#### Extrait du texte ####

Du côté de l’offre, l’Opep et ses alliés semblent avoir fait le nécessaire pour contenir la crise, en fermant les vannes, dans un contexte où la demande était au plus bas… 

Il n’y a d’autre choix que d’agir sur l’offre. L’Opep et ses partenaires ont réussi à maintenir une certaine cohésion au sein de l’alliance, en faisant respecter les termes de l’accord de baisse de production. Il existe, certes, des pays qui n’ont pas respecté leurs engagements. Mais ils se sont engagés à compenser les volumes surproduits. Cela ne signifie pas nécessairement que tout baigne dans l’huile. Et on observe de temps en temps des dissonances dans le groupe. En décembre 2020, l’alliance s’était accordée sur le fait de tenir chaque mois une réunion à partir de janvier 2021 dans l’objectif d’évaluer les conditions de marché et de décider des futurs ajustements de production pour le mois suivant — les ajustements mensuels de la production ne devant pas dépasser 0,5 Mb/j. Or, l’Opep et ses alliés ont décidé de ne pas se réunir en févier. Ils se sont donné rendez-vous pour mars prochain. Par ailleurs, lors d’une réunion tenue début janvier, les partenaires s’étaient entendus pour autoriser la Russie et le Kazakhstan à légèrement augmenter leur production de brut au cours du premier trimestre, une surproduction destinée au marché intérieur. Enfin, l’Arabie saoudite qui décide de réduire, de manière volontaire, sa production d’un million de barils par jour. Il s’agit là de décisions prises en dehors de l’accord de limitation de la production.

#### Données fournies ####

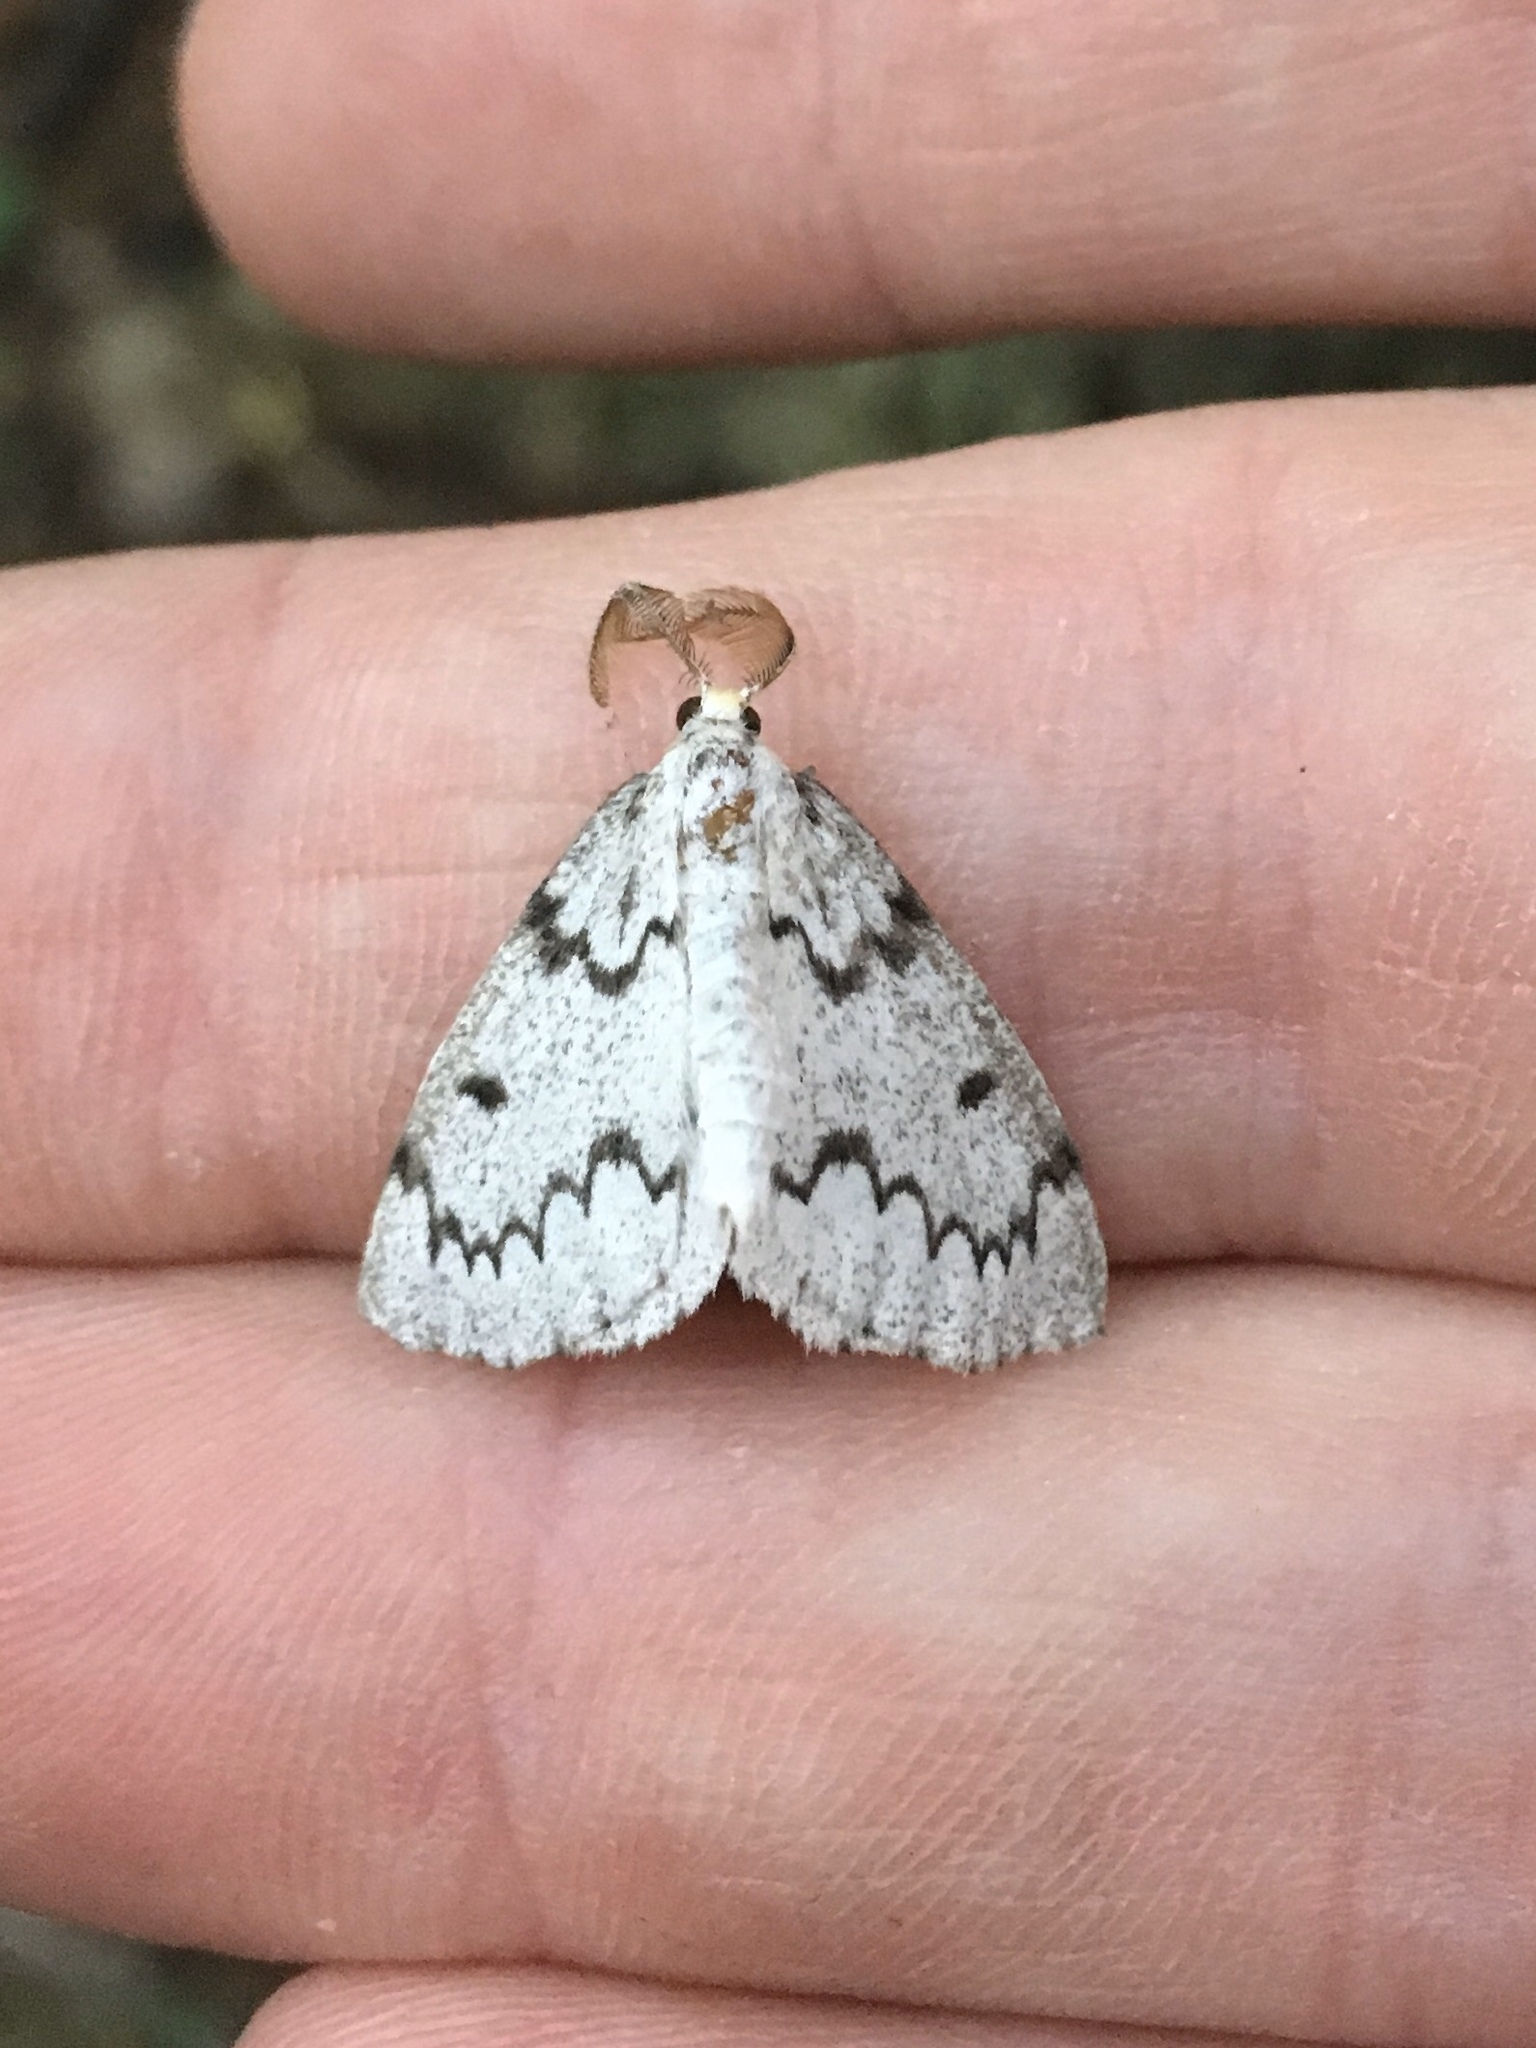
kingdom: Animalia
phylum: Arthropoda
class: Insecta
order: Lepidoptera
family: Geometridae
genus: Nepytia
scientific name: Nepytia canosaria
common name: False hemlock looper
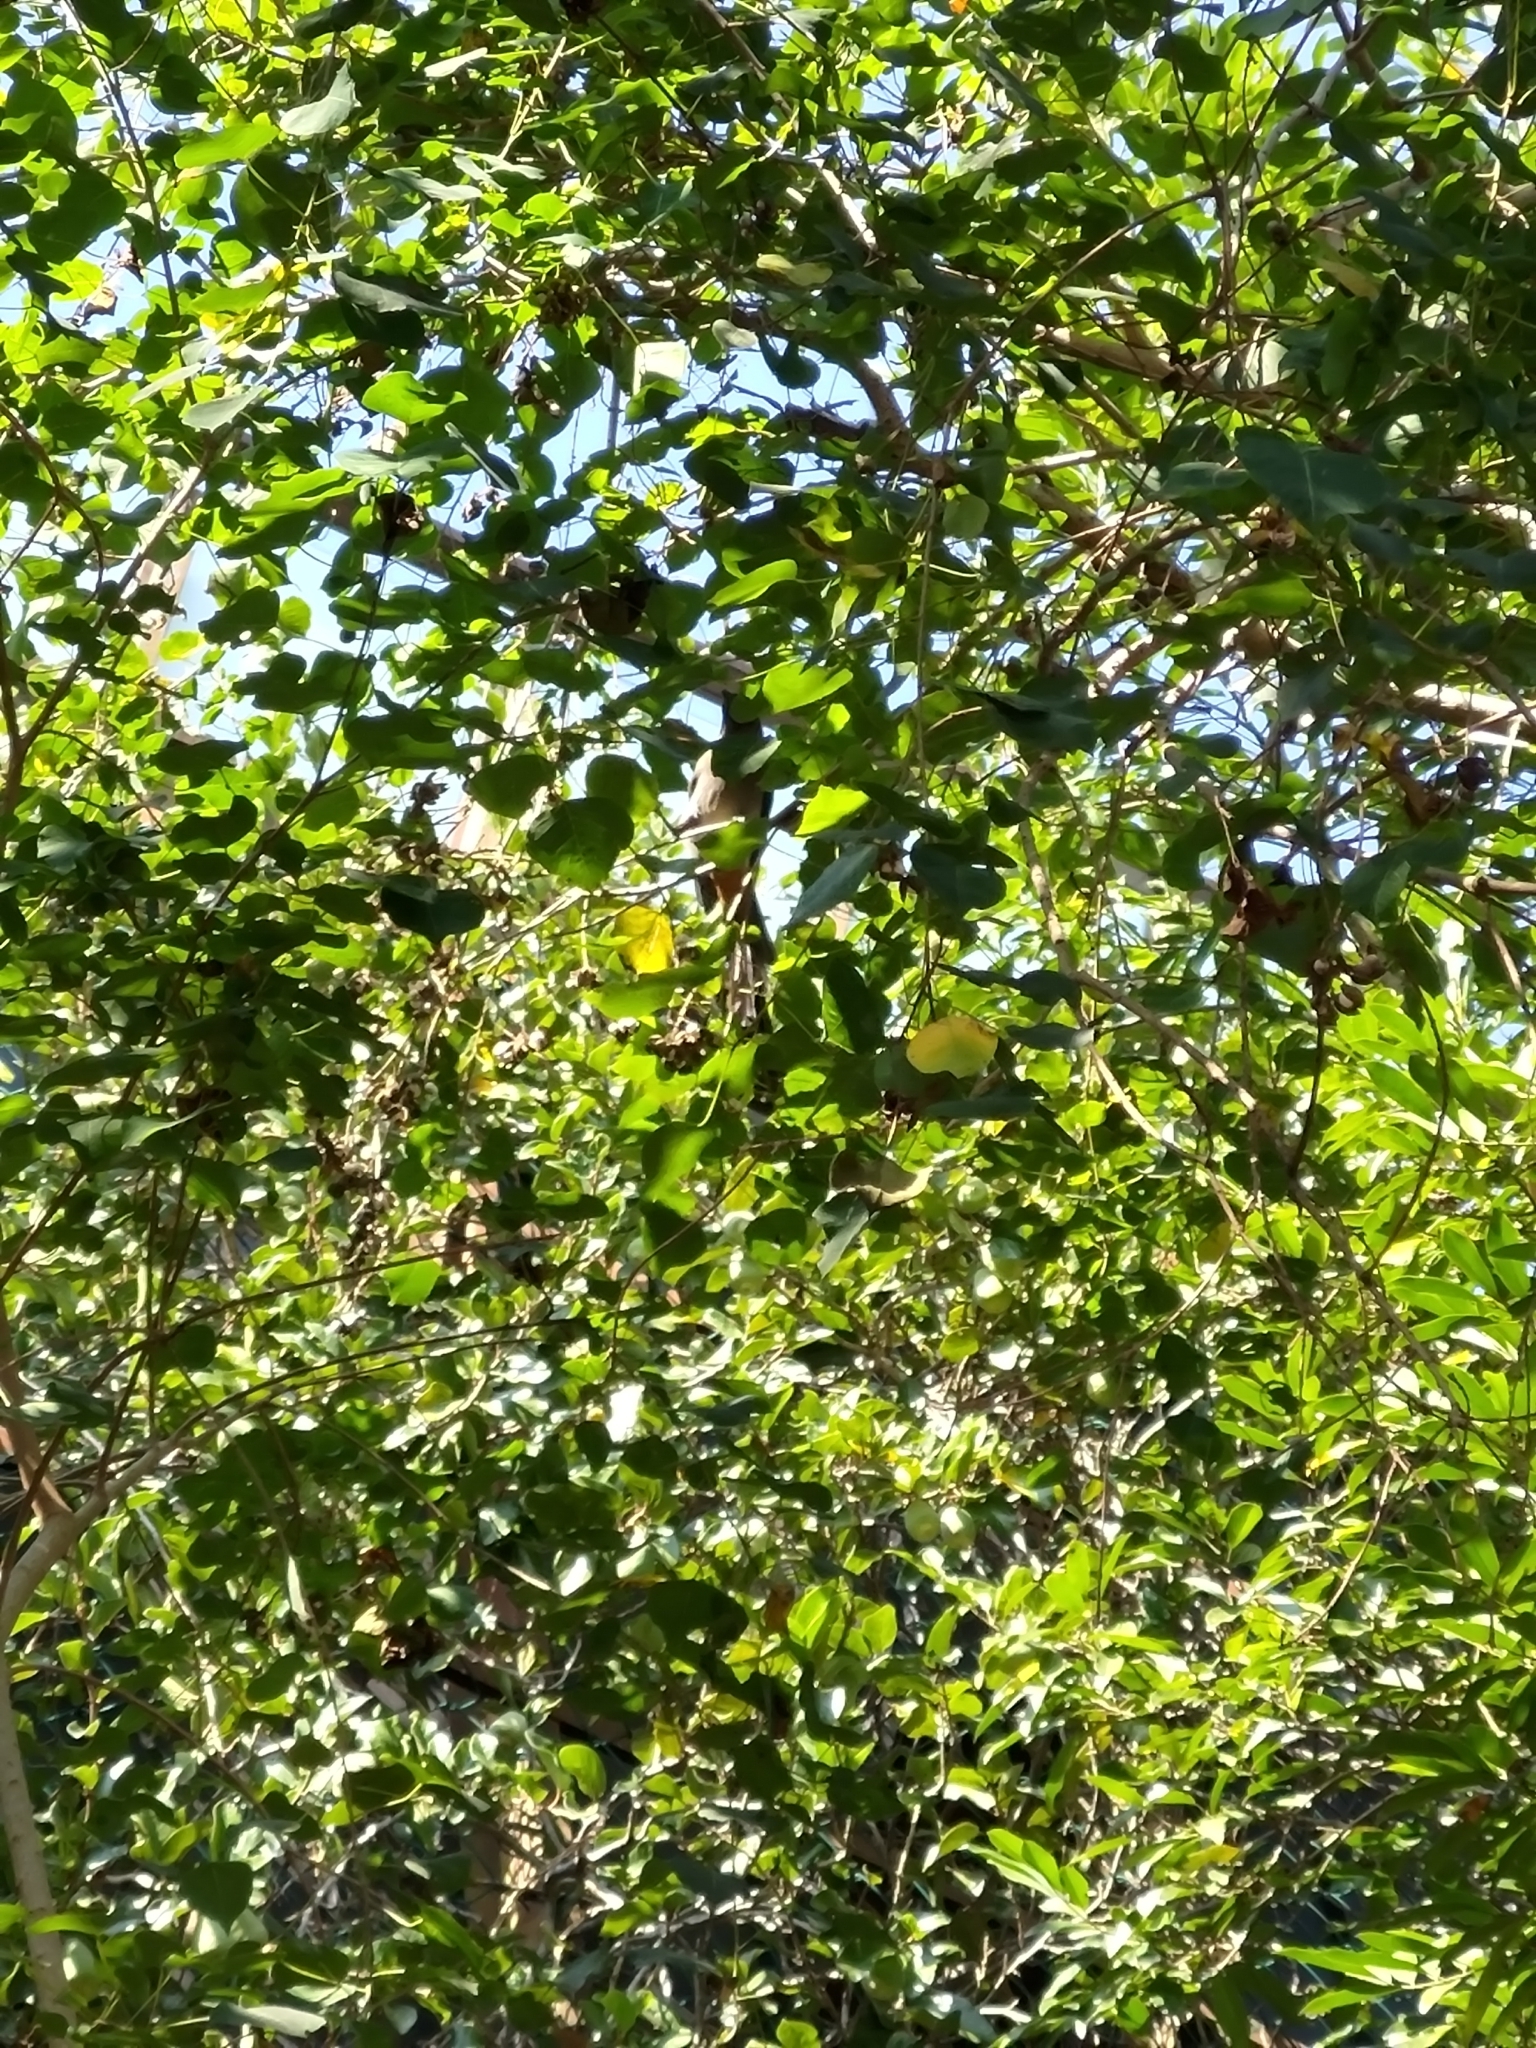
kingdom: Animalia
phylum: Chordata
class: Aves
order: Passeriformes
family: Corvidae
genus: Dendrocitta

####

• Consigne:
Relevez tous les pays cités nommément dans le texte sur l'Opep. Ces enregistrements n'ont aucun lien avec le texte.

• Résultat:
Russie, Kazakhstan, Arabie saoudite